Een initiatiefwet ingediend door GroenLinks en D66, om het toerismecriterium te laten vervallen en gemeenten de mogelijkheid te geven om onbeperkt koopzondagen in te stellen, werd aangehouden door de Tweede Kamer op 21 april 2011; het werd door afspraken van de coalitie met de SGP, die tegen het voorstel was, niet door een meerderheid gesteund.[33]

Onder een nieuwe coalitie is het wetsvoorstel (onder een andere naam) alsnog aanvaard, op 28 mei 2013 ook in de Eerste Kamer. Voorzien wordt in de inwerkingtreding van de wet op 1 juli 2013.[34]

Maatschappelijke discussie[bewerken | brontekst bewerken]

Volgens het Nederlands Dagblad zou er maatschappelijke weerstand zijn tegen het beperken van koopzondagen.[35] Behalve supermarktketens en winkeliers hebben ook gemeenten zich georganiseerd om de wet te veranderen: Eindhoven, Deventer en Nijmegen hebben een brief gestuurd naar de minister met deze vraag.[36] Inmiddels staat het zoals eerder aangegeven vrij aan gemeenten hun eigen beleid te voeren op dit punt. Veel gemeenten, waaronder Amersfoort[37], Roosendaal en Raalte hebben daarop gereageerd door meer koopzondagen in te stellen, over het algemeen wekelijks.

Op andere plaatsen (bijna uitsluitend in de Bijbelgordel) zijn er tegenstanders van de koopzondag in het geweer gekomen tegen koopzondagen en mogen supermarkten niet op zondag open zijn vanwege de zondagsrust[38][39] De CU voert niet alleen de zondagsrust maar ook andere argumenten tegen koopzondagen zoals oneerlijke concurrentie voor kleine ondernemers die wordt aangedaan door grote winkelketens, een wekelijkse rustdag is goed voor mens en economie en dat door zondagsopenstelling het milieu extra wordt belast.[40]

In de strijd tegen de CO2-uitstoot werd door Urgenda een onderzoek uitgevoerd waarin de meest effectieve maatregelen werden aangehaald.
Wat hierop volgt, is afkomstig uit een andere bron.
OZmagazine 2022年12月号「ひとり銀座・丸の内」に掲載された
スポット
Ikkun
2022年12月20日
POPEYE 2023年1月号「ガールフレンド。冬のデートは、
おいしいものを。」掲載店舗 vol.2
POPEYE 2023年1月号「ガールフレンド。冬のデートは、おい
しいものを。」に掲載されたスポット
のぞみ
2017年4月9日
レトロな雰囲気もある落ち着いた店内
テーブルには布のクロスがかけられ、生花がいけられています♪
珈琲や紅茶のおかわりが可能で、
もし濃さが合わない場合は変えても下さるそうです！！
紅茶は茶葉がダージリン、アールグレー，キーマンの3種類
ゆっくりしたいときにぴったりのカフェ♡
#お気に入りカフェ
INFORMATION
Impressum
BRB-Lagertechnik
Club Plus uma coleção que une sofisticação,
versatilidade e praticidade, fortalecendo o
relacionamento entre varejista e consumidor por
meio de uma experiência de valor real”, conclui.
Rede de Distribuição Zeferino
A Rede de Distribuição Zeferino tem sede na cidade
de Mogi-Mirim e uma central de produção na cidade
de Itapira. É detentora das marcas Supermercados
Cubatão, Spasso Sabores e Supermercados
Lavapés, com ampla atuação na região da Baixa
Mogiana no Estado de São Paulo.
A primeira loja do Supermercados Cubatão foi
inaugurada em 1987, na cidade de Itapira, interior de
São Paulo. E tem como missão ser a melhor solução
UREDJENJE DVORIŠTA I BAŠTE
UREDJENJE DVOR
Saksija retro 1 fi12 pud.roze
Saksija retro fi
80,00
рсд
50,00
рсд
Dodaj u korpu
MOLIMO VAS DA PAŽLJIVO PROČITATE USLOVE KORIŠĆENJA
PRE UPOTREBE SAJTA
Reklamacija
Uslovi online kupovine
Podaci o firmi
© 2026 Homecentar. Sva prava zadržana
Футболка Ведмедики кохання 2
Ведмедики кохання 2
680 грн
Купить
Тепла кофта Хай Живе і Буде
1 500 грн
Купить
Na de sluiting van de Hemwegcentrale en de Amercentrale (2,7 Mt) en de invoering van de autoloze zondag (1,2 Mt) is de afschaffing van de koopzondag de meest effectieve maatregel voor CO2-reductie. Bij winkelsluiting op zondag zou er naar schatting 1,0 megaton CO2 bespaard worden op jaarbasis.[41]

Verplichting[bewerken | brontekst bewerken]

Openstelling van een winkel op een koopzondag is niet wettelijk verplicht. Wel neemt een winkelcentrum soms in het contract met een winkelier op dat deze op de koopzondagen open moet zijn. Een amendement waardoor zo'n bepaling nietig zou worden[42] is in 2012 verworpen. Bij sterke uitbreiding van het aantal koopzondagen kan een winkelier de rechter verzoeken de verplichting deels nietig te verklaren. Een meerderheid in de Tweede Kamer vindt in 2016 dat de keuzevrijheid van ondernemers om op zondag hun winkel gesloten te houden geborgd moet worden.[43]

België[bewerken | brontekst bewerken]

De zondagsrust is voorgeschreven door de Belgische Arbeidswet, die verbiedt werknemers 's zondags te tewerkstellen.[44] De reeks uitzonderingen op dit verbod wordt evenwel stelselmatig verruimd.[45]

Een van de uitzonderingen geldt voor kleinhandelszaken en kapsalons in badplaatsen, luchtkuuroorden en toeristische centra.[46] Zij mogen de ganse zondag werknemers inzetten tijdens het zomerseizoen (van 1 mei tot 30 september), gedurende de Kerst- en Paasvakantie én op een aantal andere zondagen van het jaar.[47] Het aantal van deze andere zondagen was aanvankelijk beperkt (maximum drie, in 2006 verhoogd naar negen en in 2008 naar dertien), zodat men van 'koopzondagen' sprak. Sinds 2018 is de limiet in toeristische centra afgeschaft, met als enige beperking dat de individuele werknemer van een kleinhandel niet meer dan 39 zondagen per jaar aan het werk wordt gezet.[48]

Daarnaast bestaan er andere regelingen die het hele jaar door gelden. Kleinhandelszaken mogen op zondagvoormiddag mensen tewerkstellen. Voedings-, kranten- en bloemenwinkels mogen de hele zondag openen.[49] Andere kleinhandelszaken mogen dit zes zondagen per jaar, vrij te kiezen in functie van braderieën en andere omstandigheden. Dit is feitelijk nog de voornaamste betekenis van 'koopzondag'. Ook bepaalde sectoren, zoals de meubel- en doe-het-zelfwinkels en de tuincentra, genieten een ruimere regeling.